Disasters continued to take lives. In February 2021, another flood killed a few hundred people, mainly around Tapovan-Vishnugad and another dam site. The dams themselves were almost irreparably damaged, and activists called on the Uttarakhand High Court to halt dam construction. The court threw out the case, reprimanding the petitioners and fining them for wasting its time.
After unusually heavy rains in October 2021, the cracks in Joshimath reached a tipping point. Last month, the threat of collapsing structures had made large parts of the town uninhabitable. Hundreds of residents have been herded into shelters, and the government has halted the rehabilitation of the Tapovan-Vishnugad dam and construction of the Helang-Marwari bypass.
Yet with calamity looming, credible information has become hard to come by. National authorities recently ordered the Indian Space Research Organization to unpublish satellite images that reveal the pace at which Joshimath is sinking, and officials are now prohibited from speaking to the media about the matter.

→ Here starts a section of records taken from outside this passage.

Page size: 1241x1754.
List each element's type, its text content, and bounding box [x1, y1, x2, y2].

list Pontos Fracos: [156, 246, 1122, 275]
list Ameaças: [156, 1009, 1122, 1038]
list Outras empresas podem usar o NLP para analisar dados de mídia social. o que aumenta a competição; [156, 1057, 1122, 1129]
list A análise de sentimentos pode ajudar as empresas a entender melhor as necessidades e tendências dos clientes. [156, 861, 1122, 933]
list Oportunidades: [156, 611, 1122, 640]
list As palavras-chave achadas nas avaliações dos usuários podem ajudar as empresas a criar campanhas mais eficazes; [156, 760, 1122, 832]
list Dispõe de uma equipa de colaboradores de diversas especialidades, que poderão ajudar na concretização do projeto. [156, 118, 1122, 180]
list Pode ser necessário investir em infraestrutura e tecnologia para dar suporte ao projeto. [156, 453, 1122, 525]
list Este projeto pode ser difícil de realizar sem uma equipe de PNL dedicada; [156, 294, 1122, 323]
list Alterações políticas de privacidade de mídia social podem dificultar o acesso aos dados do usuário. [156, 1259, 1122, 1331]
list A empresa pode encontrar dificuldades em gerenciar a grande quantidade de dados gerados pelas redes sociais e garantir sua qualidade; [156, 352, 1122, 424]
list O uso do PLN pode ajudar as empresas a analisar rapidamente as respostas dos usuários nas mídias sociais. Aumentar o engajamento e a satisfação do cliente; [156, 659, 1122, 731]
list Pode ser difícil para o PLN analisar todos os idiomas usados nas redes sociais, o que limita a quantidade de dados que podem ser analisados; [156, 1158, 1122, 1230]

Joshimath is hardly alone. Many other towns and roads throughout the Himalayan range are showing similar signs of stress. This should surprise no one. It is yet another symptom of Indian authorities’ criminal lack of accountability.
More tipping points loom as forests are being cleared; lakes, wetlands and natural water reservoirs are being built over; urban areas are contending with mountains of garbage; and rivers have been almost irreversibly polluted. Education, healthcare, the judicial system and city services work mainly for the privileged.
The practice of embellishing data, integral to the lack of accountability, extends to macroeconomic management. GDP growth jumped inexplicably after a data revision in 2015. In 2018, the government rejected its own survey when it showed that poverty had increased.
The Indian Ministry of Finance reported absurdly unrealistic unemployment figures, despite a jobs crisis. A census conducted each decade was due in 2021, but has been postponed until some unknown future date.
India’s elite, with its “see-no-evil” approach to economic discourse and policy, has blotted out Joshimath’s fate as an aberration of nature. Instead, world-class electronic-payment systems and technology-based startups have fed a global narrative of an imminent “Indian century.”
Make no mistake, though. Joshimath is a microcosm of the brazen unaccountability corroding Indian politics and society. It should be a reality check, not a footnote.
Ashoka Mody is a visiting professor of international economic policy at Princeton University, and previously worked for the World Bank and the IMF.